Si vous avez déduit à l’entrée, que se passe-t-il à la sortie ?
- Sortie en capital :
- la part correspondant à vos versements est imposée au barème de l’impôt sur le revenu, sans abattement de 10 %
- les gains (intérêts/plus-values) sont en principe soumis au PFU de 30 % (12,8 % d’IR + 17,2 % de prélèvements sociaux)
- Sortie en rente :
- la rente est imposée comme une pension (avec un abattement de 10 %)
- des prélèvements sociaux s’appliquent sur une fraction de la rente (taux de 17,2 % ; fraction variable selon l’âge)
Si vous n’avez pas déduit à l’entrée, que se passe-t-il à la sortie ?
- Sortie en capital :
- vos versements ne sont pas imposés
- seuls les gains sont soumis au PFU de 30 % (Service Public)
- Sortie en rente :
- la rente est imposée comme une rente viagère à titre onéreux, avec une fraction imposable qui dépend de l’âge :
- 70 % si moins de 50 ans
- 50 % entre 50 et 59 ans
- 40 % entre 60 et 69 ans
- 30 % au-delà de 69 ans
- la rente est imposée comme une rente viagère à titre onéreux, avec une fraction imposable qui dépend de l’âge :
Quels leviers spécifiques un chef d’entreprise peut-il activer via un PERECO ?
Le PERECO (PER d’entreprise collectif) a un avantage “structurel” : l’entreprise peut abonder.
Sur l’abondement, il existe un plafond annuel.
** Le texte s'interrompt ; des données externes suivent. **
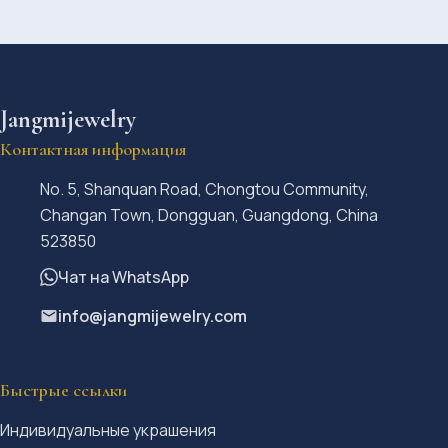
Jangmijewelry
Контактная информация
No. 5, Shanquan Road, Chongtou Community,
Changan Town, Dongguan, Guangdong, China
523850
Чат на WhatsApp
info@jangmijewelry.com
Быстрые ссылки
Индивидуальные украшения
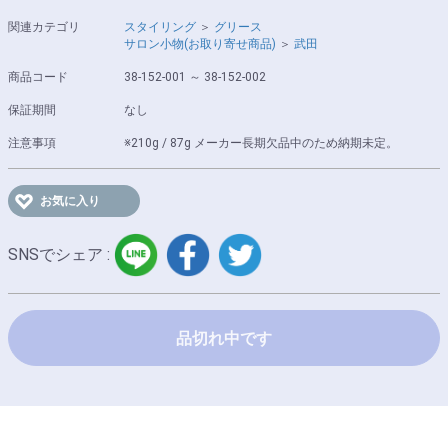
関連カテゴリ
スタイリング
＞
グリース
サロン小物(お取り寄せ商品)
＞
武田
商品コード
38-152-001 ～ 38-152-002
保証期間
なし
注意事項
※210g / 87g メーカー長期欠品中のため納期未定。
お気に入り
LINE
facebook
twitter
SNSでシェア :
品切れ中です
En 2026, il est égal à 16 % du PASS, soit 7 689,60 €.
Tableau des plafonds d’abondement 2026 (ordre de grandeur utile) :
| Dispositif | Plafond d’abondement annuel | Montant 2026 |
|---|---|---|
| PEE | 8 % du PASS | 3 844,80 € |
| PERECO / PERCO (logique de plafond) | 16 % du PASS | 7 689,60 € |
Avantage fiscal
Quels sont les cas de déblocage anticipé à connaître absolument ?
Le PER est conçu pour la retraite, donc l’épargne est en principe bloquée. Il existe toutefois des sorties anticipées, dont deux familles à retenir :
- achat de la résidence principale (sauf certains droits issus de versements obligatoires)
- “accidents de la vie” (invalidité, décès du conjoint/partenaire, fin de droits au chômage, surendettement, cessation d’activité non salariée suite à liquidation judiciaire, etc.).
Exemple simple
Vous êtes dirigeant et vous achetez votre résidence principale.
Vous pouvez débloquer un PER sur ce motif, mais l’impôt dépendra du fait que vous ayez déduit (ou non) vos versements à l’entrée.
Quels frais et quels risques un débutant sous-estime le plus souvent ?
Deux sujets font mal quand ils sont découverts trop tard : les frais et le risque financier.
Quels frais rencontre-t-on dans la vraie vie ?
Selon les contrats, vous pouvez voir :
- frais sur versement : de 0 % à 5 % (avec une moyenne observée autour de 2,46 % sur un panel de PER, et des extrêmes à 0 % et 5 %).
- frais de gestion annuels : typiquement autour de 0,3 % à 2 % selon fonds euros / unités de compte
Quels risques faut-il assumer ?
- Risque de marché : une unité de compte peut baisser, parfois fortement, sur plusieurs années.
- Risque de mauvais timing fiscal : déduire aujourd’hui et sortir en capital l’année où vous avez déjà beaucoup de revenus peut vous faire monter de tranche.
- Risque de liquidité : même avec des cas de sortie anticipée, le PER n’est pas une épargne “au cas où”.
Attention
Comment choisir entre PER individuel et PER d’entreprise quand on est dirigeant ?
Vous pouvez raisonner en trois questions simples :
- Avez-vous un salarié (hors vous-même) et moins de 250 salariés ?
Si non : le PER individuel sera souvent la voie principale. - Êtes-vous fortement imposé aujourd’hui ?
Si oui : la déduction peut être intéressante, dans la limite du plafond (min 4 710 €, max 37 680 € en 2026 pour le calcul “salarié”). - Voulez-vous surtout de la flexibilité à la sortie ?
Si oui : ne pas déduire certains versements peut être logique, car la sortie est souvent moins taxée.